Evaluating Risks for High-Priority Substances
In April 2020, the EPA published draft scoping documents for its TSCA risk evaluation of seven high-priority substances. Among these substances is formaldehyde, the most controversial and most widely known of the 20 substances that the EPA designated as high-priority for TSCA evaluation in December 2019. In the documents, the EPA admitted that it failed to satisfy all of TSCA’s substantive requirements for these risk evaluations. The agency asserted that the missing information will be included in forthcoming systematic reviews and other supplemental documents.
In June 2020, a coalition of twelve attorneys general led by New York Attorney General James filed comments criticizing the inadequate and incomplete scoping documents. The attorneys general pointed out that the draft scoping documents violated TSCA and denied the public the opportunity to provide a full and meaningful review and comment on the draft scope documents. The coalition highlighted EPA’s deficiencies in evaluating formaldehyde in particular, which included its failure to identify hazards of the chemical to public health and the environment. In order to preserve the integrity of the safety evaluations for these substances, the attorneys general urged the EPA to withdraw these draft scoping documents and issue revised draft scope documents that fully satisfy the requirements of TSCA.
The chemical 1,4-dioxane is a widely used solvent that is one of 10 high-priority substances selected by the EPA for review following the 2016 Lautenberg amendments to TSCA. In November 2020, the EPA released a supplemental analysis for its risk evaluation of 1,4-dioxane.
In December 2020, a coalition of 16 attorneys general led by New York Attorney General James submitted comments on the EPA’s supplemental analysis. In their comments, the attorneys general raised serious concerns with the EPA’s unexpected decision to expand the scope of the evaluation to include eight consumer applications in which 1,4-dioxane occurs as a byproduct at potentially harmful concentrations. The coalition criticized the agency’s conclusion that none of these uses pose an unreasonable health risk and highlighted that the decision seems to have been made at the urging of the American Cleaning Institute and the Grocery Manufacturers Association for the explicit purpose of preempting state regulations to protect consumers from exposure to 1,4-dioxane. The attorneys general also noted several errors that the EPA made in its initial draft risk evaluation — including failing to analyze risks to high-exposure subpopulations, excluding numerous exposure pathways and improperly assuming universal use of personal protective equipment — that remain uncorrected in the supplemental analysis.
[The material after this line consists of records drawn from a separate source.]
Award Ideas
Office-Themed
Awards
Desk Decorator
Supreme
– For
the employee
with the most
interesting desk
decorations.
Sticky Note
In January 2021, largely ignoring the concerns of the attorneys general, the EPA published the final risk evaluation for 1,4-dioxane.
Ensuring Adequate Risk Evaluation of Harmful Chemicals
In May 2020, the EPA released a draft risk evaluation for perchloroethylene (PERC), a hazardous chemical commonly used in dry cleaning. PERC is one of the 10 chemical substances that are the subject of EPA’s initial chemical risk evaluations required under TSCA because of its potential for substantial harm to human health and the environment.
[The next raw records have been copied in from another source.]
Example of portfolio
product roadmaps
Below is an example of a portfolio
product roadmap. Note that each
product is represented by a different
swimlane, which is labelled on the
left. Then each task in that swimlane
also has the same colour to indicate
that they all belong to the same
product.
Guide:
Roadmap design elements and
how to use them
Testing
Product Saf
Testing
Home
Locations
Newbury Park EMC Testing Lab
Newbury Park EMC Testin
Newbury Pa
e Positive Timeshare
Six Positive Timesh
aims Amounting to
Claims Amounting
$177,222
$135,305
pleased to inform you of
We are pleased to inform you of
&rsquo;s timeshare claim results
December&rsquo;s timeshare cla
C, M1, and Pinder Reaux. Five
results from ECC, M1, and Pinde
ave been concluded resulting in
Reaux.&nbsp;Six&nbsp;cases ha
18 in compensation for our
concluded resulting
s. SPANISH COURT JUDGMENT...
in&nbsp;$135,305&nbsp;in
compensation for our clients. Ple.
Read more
In July 2020, a coalition of 15 attorneys general led by Attorney General James filed comments opposing the draft risk evaluation. In their comment letter, the coalition noted that the draft risk evaluation has numerous deficiencies that underestimate PERC’s risks to human health and the environment. The attorneys general also highlighted that residents of low-income communities and communities of color face the greatest exposure to PERC, making the EPA’s inadequate evaluation particularly egregious from an environmental justice perspective. The attorneys general urged EPA to withdraw the draft risk evaluation and reevaluate PERC’s risks in a manner that complies with its obligations under TSCA.
In January 2021, the EPA published the final risk evaluation for PERC, largely ignoring the concerns raised by the attorneys general in their comments.